=== Begin Enclosure ===
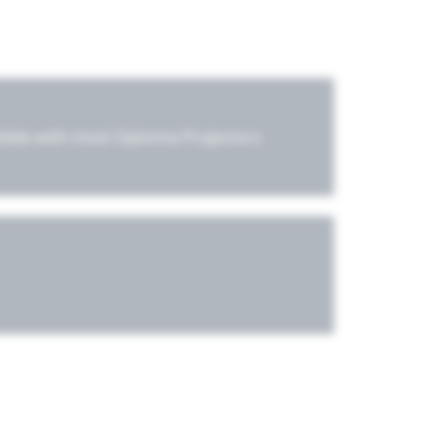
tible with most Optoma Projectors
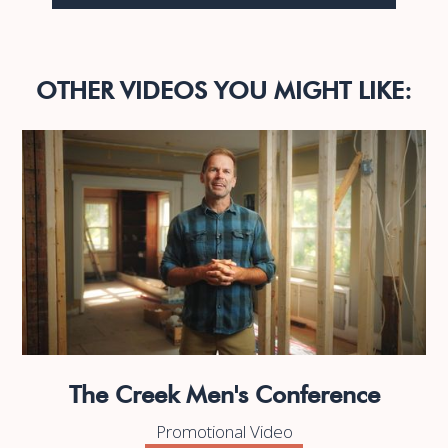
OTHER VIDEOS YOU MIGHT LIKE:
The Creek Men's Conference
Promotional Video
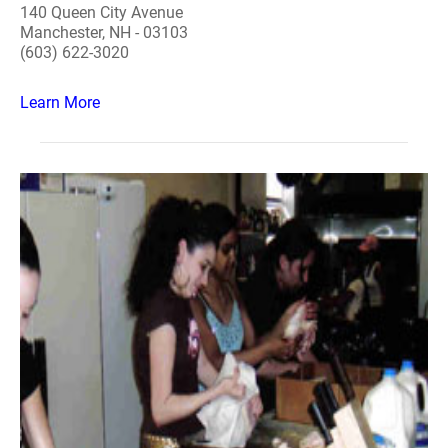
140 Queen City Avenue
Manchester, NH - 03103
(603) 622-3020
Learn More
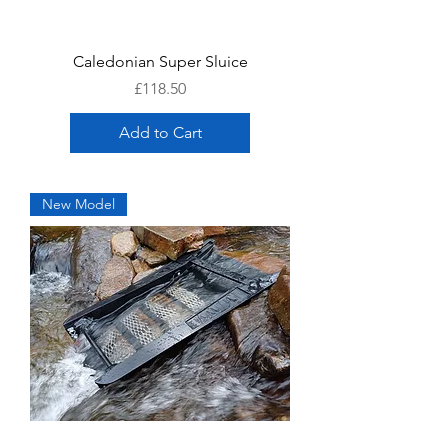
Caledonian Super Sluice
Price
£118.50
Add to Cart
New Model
=== End Enclosure ===
=== Begin Enclosure ===
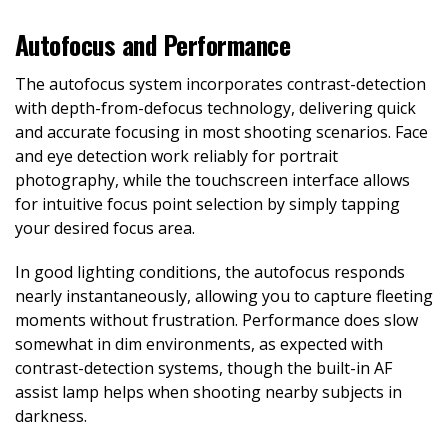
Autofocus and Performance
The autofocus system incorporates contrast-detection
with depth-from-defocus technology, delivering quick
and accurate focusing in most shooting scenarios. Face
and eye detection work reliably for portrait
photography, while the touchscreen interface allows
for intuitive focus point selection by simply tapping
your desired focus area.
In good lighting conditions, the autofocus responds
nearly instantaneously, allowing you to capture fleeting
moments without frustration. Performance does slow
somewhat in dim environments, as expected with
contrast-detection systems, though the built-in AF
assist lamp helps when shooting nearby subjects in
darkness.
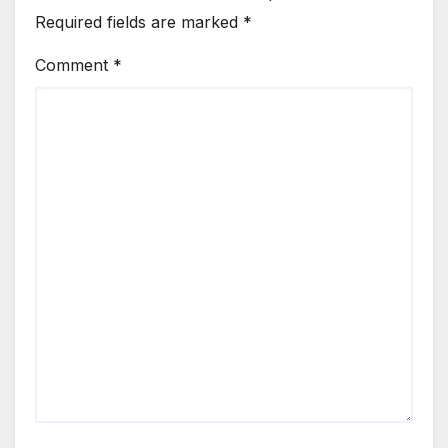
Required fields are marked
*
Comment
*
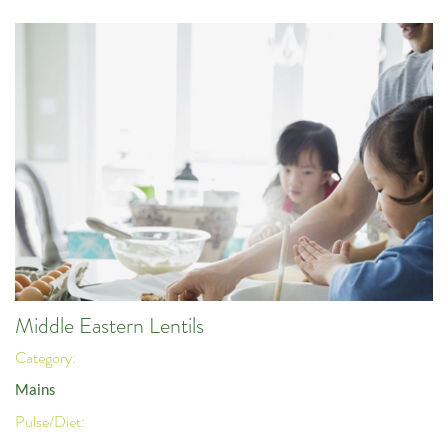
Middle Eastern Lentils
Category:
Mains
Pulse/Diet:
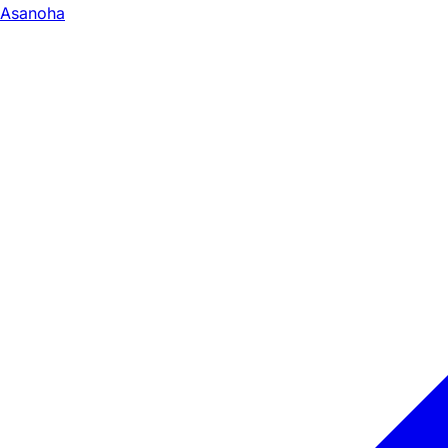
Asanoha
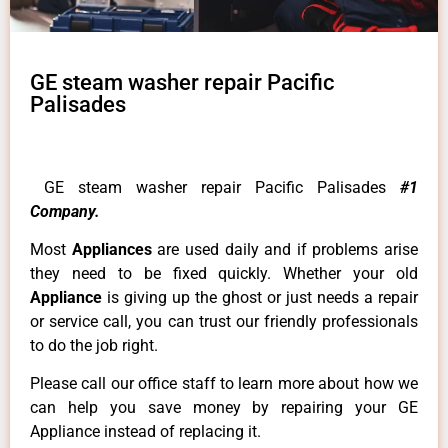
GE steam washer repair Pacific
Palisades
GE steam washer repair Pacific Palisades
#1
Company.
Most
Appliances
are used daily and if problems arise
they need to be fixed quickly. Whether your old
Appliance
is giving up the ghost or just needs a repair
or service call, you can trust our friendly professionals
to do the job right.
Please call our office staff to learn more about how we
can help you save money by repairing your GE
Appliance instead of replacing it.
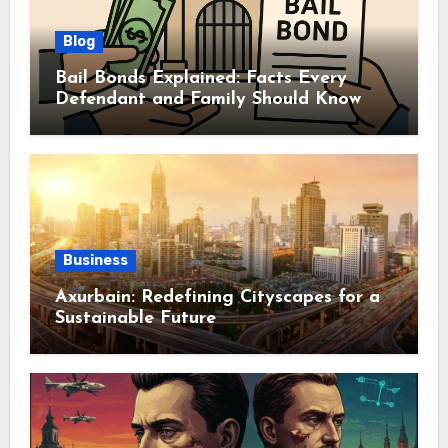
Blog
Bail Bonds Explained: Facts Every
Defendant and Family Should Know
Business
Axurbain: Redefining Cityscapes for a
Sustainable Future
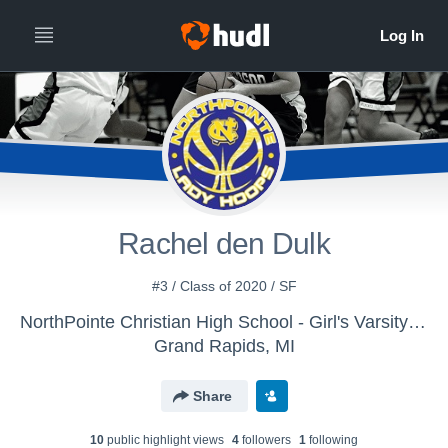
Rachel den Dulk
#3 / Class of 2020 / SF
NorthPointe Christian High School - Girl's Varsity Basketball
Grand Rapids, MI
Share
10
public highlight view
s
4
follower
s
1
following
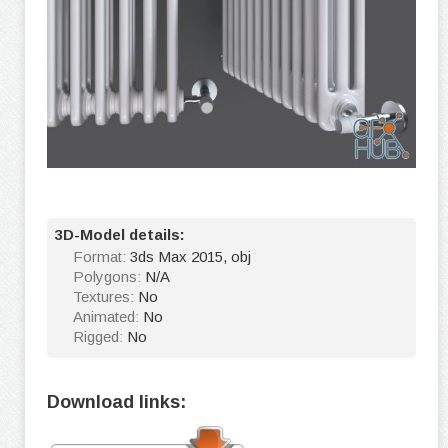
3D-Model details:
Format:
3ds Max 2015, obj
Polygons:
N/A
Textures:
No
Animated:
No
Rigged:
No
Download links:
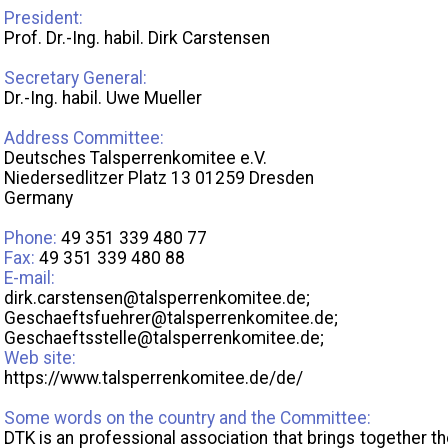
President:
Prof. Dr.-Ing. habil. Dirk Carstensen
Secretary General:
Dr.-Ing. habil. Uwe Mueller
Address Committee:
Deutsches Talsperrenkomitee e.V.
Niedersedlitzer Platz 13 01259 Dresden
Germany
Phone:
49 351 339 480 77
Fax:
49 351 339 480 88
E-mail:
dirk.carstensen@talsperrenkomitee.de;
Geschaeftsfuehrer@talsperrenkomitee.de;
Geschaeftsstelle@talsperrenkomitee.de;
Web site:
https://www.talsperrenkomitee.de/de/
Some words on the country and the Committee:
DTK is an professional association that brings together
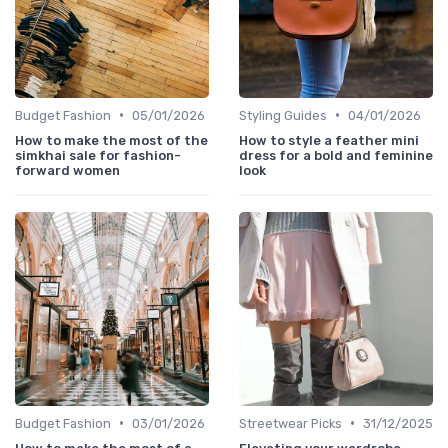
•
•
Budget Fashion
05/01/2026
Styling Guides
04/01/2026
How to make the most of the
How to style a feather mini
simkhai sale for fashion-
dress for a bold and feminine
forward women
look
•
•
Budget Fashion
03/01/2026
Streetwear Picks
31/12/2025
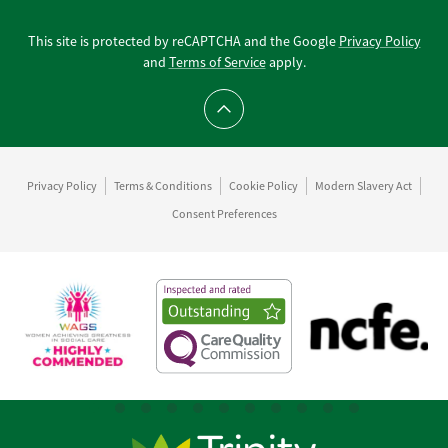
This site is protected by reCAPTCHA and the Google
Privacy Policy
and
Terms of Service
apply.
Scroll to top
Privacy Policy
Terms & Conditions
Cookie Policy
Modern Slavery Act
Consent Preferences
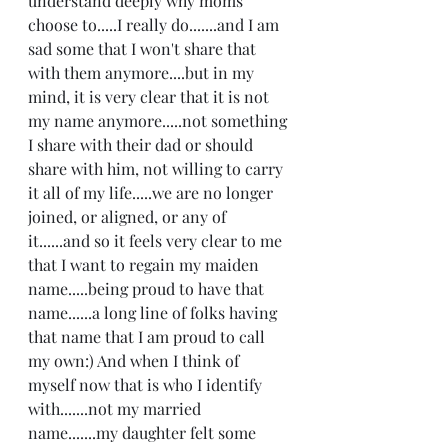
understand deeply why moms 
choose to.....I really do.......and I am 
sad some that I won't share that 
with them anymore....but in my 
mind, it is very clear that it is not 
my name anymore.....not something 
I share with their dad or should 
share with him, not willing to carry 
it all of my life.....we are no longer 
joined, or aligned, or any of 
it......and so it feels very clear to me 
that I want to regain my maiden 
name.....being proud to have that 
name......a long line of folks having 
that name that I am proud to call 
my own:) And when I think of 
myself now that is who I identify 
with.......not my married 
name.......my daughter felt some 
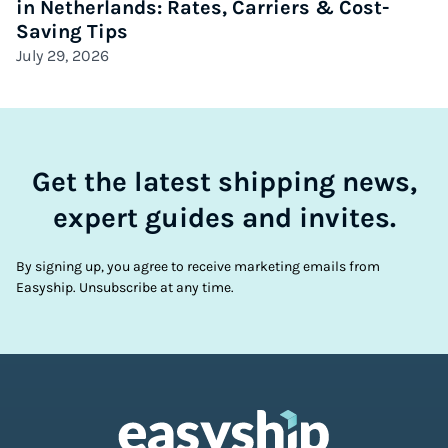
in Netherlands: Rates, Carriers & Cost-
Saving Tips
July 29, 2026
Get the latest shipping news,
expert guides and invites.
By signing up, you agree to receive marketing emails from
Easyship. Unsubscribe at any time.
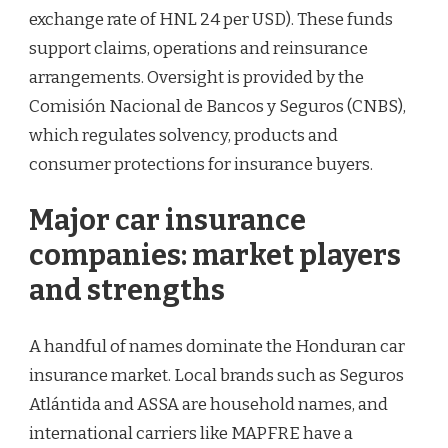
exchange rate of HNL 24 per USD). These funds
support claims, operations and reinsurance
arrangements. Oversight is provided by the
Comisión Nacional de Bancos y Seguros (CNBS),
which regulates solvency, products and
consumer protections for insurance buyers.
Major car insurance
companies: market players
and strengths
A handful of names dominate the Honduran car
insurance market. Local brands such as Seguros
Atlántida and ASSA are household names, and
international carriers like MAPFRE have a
=== End Enclosure ===
What the task requires
Gather every line from the data above that contains the word "site", and copy each one in full.

Your response
Web site:
This site is protected by reCAPTCHA and the Google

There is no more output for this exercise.